**** EXTRAIT DU TEXTE ****

Chronique d’une rentrée chahutée

par Hélène Baudchon, économiste chez BNP Paribas

• Au deuxième trimestre de 2014, l’économie française est, une fois de plus, restée à l’arrêt, une panne de croissance qui pourrait se prolonger.

• Pour cette raison, et aussi à cause de la grande faiblesse de l’inflation, les objectifs de réduction du déficit budgétaire (3,8% de déficit en 2014) sont hors d’atteinte.

• C’est dans ce contexte et sur fond de dissensions gouvernementales autour de la politique à mener que François Hollande et Manuel Valls ont décidé d’un nouveau remaniement ministériel.

• L’arrivée d’Emmanuel Macron au ministère de l’économie clarifie la ligne « sociale démocrate » suivie par l’exécutif et incarnée par le « pacte de responsabilité ». Mais si le gouvernement gagne en cohésion, il va devoir composer avec une majorité parlementaire récalcitrante.

****

▶ **À FAIRE**
A: Répondez à ces questions sur la chronique consacrée à la rentrée économique et politique de 2014 :
(i) Dans quel état était l'économie française au deuxième trimestre de 2014 ?
(ii) Quel déficit budgétaire était visé pour 2014 ?
(iii) Qui arrive au ministère de l'économie ?
B: Donnez la suite de la chronique sur la rentrée économique et politique de 2014, en partant de sa dernière phrase.

**** DONNÉES FOURNIES ****

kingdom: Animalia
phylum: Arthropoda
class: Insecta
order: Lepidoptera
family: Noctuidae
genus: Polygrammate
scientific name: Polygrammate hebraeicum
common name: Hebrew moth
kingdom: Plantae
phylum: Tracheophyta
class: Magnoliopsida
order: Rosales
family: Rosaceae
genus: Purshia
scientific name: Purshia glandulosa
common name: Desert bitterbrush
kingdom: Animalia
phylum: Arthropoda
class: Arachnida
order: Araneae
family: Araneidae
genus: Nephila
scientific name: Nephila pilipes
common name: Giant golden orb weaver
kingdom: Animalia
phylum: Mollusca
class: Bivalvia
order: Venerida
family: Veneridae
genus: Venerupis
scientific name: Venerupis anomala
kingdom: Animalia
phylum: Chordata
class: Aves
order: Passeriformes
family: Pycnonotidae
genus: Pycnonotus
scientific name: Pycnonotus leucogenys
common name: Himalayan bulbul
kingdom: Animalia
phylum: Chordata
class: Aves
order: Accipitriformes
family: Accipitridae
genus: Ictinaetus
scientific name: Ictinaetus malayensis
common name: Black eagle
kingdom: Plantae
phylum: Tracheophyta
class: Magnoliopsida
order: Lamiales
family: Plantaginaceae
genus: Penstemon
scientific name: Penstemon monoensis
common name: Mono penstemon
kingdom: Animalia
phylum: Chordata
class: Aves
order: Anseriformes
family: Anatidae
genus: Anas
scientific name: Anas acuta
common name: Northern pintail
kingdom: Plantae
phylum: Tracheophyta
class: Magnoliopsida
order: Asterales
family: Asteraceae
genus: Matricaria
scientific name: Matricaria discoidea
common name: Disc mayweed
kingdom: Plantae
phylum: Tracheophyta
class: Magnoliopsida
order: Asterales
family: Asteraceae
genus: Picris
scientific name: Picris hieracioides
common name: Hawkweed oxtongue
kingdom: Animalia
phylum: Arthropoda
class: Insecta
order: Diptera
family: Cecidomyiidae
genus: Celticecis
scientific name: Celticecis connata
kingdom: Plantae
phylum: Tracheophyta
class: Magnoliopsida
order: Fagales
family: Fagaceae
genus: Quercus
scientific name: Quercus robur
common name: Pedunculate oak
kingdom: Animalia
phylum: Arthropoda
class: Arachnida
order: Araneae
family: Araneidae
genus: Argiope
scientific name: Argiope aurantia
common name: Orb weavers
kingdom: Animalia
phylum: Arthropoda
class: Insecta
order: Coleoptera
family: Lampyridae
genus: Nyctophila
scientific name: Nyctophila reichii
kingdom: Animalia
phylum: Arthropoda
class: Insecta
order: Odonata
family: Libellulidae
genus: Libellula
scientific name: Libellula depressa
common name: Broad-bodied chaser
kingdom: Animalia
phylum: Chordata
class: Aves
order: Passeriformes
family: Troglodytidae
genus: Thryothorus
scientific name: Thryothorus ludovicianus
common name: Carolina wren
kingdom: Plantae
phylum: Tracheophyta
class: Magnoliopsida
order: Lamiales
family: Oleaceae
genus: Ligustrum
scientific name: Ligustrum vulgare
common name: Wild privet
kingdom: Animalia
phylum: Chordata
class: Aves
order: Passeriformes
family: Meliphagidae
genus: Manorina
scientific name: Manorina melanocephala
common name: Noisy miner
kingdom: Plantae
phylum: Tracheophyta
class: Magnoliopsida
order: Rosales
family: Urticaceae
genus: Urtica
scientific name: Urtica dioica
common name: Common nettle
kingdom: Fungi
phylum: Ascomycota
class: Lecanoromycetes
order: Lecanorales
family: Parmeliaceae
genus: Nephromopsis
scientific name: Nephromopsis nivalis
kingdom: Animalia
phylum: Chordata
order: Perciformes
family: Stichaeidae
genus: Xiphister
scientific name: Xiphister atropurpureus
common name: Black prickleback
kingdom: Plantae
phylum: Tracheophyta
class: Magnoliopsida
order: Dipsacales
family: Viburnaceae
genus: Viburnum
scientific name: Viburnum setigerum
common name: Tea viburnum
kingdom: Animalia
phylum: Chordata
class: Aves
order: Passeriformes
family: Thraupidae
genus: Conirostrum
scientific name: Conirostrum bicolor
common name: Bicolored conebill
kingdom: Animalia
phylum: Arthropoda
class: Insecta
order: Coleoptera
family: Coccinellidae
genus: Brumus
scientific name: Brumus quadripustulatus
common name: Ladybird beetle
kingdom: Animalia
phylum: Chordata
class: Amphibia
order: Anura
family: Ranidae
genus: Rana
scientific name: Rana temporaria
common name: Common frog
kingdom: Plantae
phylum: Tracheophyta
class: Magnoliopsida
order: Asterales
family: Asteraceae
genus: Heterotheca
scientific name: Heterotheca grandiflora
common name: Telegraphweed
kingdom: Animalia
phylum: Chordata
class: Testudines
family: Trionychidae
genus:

****

▶ **RÉPONSES**
A:
(i) Elle est restée à l'arrêt.
(ii) Un déficit de 3,8 %.
(iii) Emmanuel Macron.

B:
• Sur le plan politique, une dissolution est peu probable mais fait désormais partie du domaine du possible. Sur le plan économique, c’est l’avancement des réformes qui est en jeu.

Jamais, probablement, une mauvaise surprise conjoncturelle aura été suivie de telles conséquences mais il y a un lien de cause à effet entre la croissance nulle au deuxième trimestre 2014 et le nouveau remaniement ministériel annoncé ce lundi 25 août. Nous revenons ici sur l’enchaînement des évènements et ce qu’ils impliquent.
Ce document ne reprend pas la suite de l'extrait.